The chief part of the stories, however, turned upon the favorite specter of Sleepy Hollow, the Headless Horseman, who had been heard several times of late, patrolling the country; and, it was said, tethered his horse nightly among the graves in the churchyard. The story was immediately matched by a thrice marvelous adventure of Brom Bones, who made light of the Galloping Hessian as an arrant jockey. He affirmed that on returning one night from the neighboring village of Sing Sing, he had been overtaken by this midnight trooper; that he had offered to race with him for a bowl of punch, and should have won it too, for Daredevil beat the goblin horse all hollow, but just as they came to the church bridge, the Hessian bolted, and vanished in a flash of fire.
Decided to read this as it is a classic and not that long so fit into the amount of time I had to read.
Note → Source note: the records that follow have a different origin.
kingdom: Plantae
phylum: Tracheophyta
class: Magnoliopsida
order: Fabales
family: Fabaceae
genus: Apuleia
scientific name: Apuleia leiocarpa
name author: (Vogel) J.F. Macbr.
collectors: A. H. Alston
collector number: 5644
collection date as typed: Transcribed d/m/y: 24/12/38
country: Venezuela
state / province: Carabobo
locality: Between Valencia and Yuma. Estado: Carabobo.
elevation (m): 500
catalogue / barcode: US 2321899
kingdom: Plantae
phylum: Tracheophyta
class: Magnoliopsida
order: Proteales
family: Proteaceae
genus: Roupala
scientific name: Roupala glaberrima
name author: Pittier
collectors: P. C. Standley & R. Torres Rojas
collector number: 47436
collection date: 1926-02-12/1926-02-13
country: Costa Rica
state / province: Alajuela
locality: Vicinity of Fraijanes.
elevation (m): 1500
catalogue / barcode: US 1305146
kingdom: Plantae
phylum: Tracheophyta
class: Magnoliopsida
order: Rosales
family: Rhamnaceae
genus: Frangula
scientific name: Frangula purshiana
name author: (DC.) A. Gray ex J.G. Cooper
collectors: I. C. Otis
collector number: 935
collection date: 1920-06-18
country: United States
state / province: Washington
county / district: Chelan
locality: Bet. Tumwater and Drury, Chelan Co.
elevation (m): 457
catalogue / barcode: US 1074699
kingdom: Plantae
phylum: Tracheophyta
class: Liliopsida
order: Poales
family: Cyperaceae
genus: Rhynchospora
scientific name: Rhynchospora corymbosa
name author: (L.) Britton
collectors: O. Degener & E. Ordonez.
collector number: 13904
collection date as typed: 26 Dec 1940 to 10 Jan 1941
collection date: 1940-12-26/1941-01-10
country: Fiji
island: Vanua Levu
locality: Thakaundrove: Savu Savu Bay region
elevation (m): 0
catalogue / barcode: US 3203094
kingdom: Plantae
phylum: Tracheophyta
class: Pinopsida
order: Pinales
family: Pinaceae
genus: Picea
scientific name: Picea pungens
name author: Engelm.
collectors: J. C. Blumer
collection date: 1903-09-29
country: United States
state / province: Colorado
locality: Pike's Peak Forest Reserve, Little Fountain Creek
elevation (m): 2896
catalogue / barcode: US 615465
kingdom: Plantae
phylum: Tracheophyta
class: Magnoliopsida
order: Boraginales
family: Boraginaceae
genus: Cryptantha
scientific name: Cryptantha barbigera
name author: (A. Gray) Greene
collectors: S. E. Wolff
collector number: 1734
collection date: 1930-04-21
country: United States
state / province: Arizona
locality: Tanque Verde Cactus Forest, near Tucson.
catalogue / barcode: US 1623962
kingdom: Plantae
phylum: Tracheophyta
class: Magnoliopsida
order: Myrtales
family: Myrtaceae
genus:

In the beginning I loved the dialect it was written in – the old English – however, by the time it was done, I was rather tired of it.
It had some wonderfully discriptive lines such as “Though many years has elapsed ince I trod the drowsy shades of Sleepy Hollow, yet I question whether I should not still find the same trees and the same families vegatating in its sheltered bosom.”
I was disappointed in the lack of dialogue or the feeling that I was in the story. I know it is a classic and all but I would give it a C at best.